Bewohner des Wohnbezirks Sha'af in Gaza entzünden bei Sonnenuntergang ein Feuer in den Trümmern ihres zerstörten Viertels am 28. August 2014. Wissam Nassar/The New York Times

Gemeinsam für die Sicherung von Wasser und Sanitärversorgung in langwierigen Krisen: ein neuer Bericht

Im Bestreben, die kollektiven Hilfsmassnahmen zu verbessern, haben die Weltbank, UNICEF und das IKRK heute einen neuen Bericht veröffentlicht "Joining Forces to Combat Protracted Crises: Humanitarian and Development Support for Water and Sanitation Providers in the Middle East and North Africa". Der Bericht basiert auf Fallstudien aus der Feldarbeit sowie auf Beiträgen der Arab Countries Water Utilities Association (ACWUA) sowie mehrerer Anbieter von Wasser- und Sanitärdienstleistungen.
Publication 05. März 2021

Jennifer J. Sara, Global Director, World Bank Water Global Practice
Ted Chaiban, MENA Regional Director for UNICEF
Dominik Stillhart, Director of Operations, ICRC

Menschen, die in dicht besiedelten Städten leben, werden von einem komplizierten Geflecht aus Wasser-, Abwasser-, Gesundheits- und Stromsystemen unterstützt. Wenn diese Systeme angegriffen und über längere Zeit vernachlässigt werden, wenn eine grosse Anzahl von Menschen in die Städte flüchtet - wie es im wasserarmen Nahen Osten und Nordafrika (MENA) der Fall war - werden die Systeme anfällig für einen Zusammenbruch. Spielt es eine Rolle, in welchem Zustand die Systeme vor der Krise waren? Ist es möglich, den Verfall der Systeme vor der nächsten Krise umzukehren, wenn die Akteure auf die dringenden Bedürfnisse reagieren?

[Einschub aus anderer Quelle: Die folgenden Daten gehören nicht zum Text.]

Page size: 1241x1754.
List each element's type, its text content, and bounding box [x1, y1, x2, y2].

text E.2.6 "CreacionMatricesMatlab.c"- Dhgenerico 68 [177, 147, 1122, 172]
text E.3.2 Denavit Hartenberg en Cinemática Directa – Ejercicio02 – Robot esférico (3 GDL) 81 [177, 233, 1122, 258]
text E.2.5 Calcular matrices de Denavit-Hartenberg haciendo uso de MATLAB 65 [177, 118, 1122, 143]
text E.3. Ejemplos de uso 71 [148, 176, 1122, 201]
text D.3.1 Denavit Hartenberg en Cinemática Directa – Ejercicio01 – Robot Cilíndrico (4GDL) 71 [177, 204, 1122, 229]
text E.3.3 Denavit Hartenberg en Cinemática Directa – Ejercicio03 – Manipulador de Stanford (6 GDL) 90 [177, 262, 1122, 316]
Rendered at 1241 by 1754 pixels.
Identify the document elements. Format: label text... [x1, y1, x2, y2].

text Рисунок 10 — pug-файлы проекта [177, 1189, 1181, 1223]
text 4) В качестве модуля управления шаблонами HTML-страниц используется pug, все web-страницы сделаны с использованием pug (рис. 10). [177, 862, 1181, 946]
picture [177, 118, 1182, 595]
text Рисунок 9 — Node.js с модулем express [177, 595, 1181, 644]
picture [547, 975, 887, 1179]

Wie sollten humanitäre und entwicklungspolitische Akteure zusammenarbeiten, um sowohl den dringenden Bedarf zu decken als auch die Widerstandsfähigkeit der Systeme wiederherzustellen?

Dieser Bericht hebt fünf Probleme hervor, die typischerweise von Anbietern von Wasserversorgungs- und Abwasserentsorgungsdiensten (WSS) in langwierigen Krisen erlebt werden: (1) unzureichend geregeltes Wasserressourcenmanagement; (2) Wettbewerb durch alternative Anbieter (z. B. Tanklastwagen), der die von WSS-Dienstleistern betriebenen Netzdienste untergräbt; (3) die Lähmung von Hightech-Kläranlagen; (4) eskalierende Energiekosten für die netzunabhängige Erzeugung; und (5) die Cashflow-Krise, die auftritt, wenn die Kosten der Dienstleister steigen und die Einnahmen sinken.

Diese Probleme, so argumentiert der Bericht, entstehen aus einer "neuen" humanitären Krise, die auf "alten" Entwicklungsproblemen aufbaut. Diese Überlagerung von humanitärer Krise und Entwicklungsherausforderungen geht über die traditionelle Vorstellung einer schrittweisen "Übergabe" von humanitären an Entwicklungsakteure hinaus. Es gilt, Leben zu retten und gleichzeitig die Erbringung von WSS-Dienstleistungen zu stabilisieren - wenn auch unter schwierigsten Bedingungen.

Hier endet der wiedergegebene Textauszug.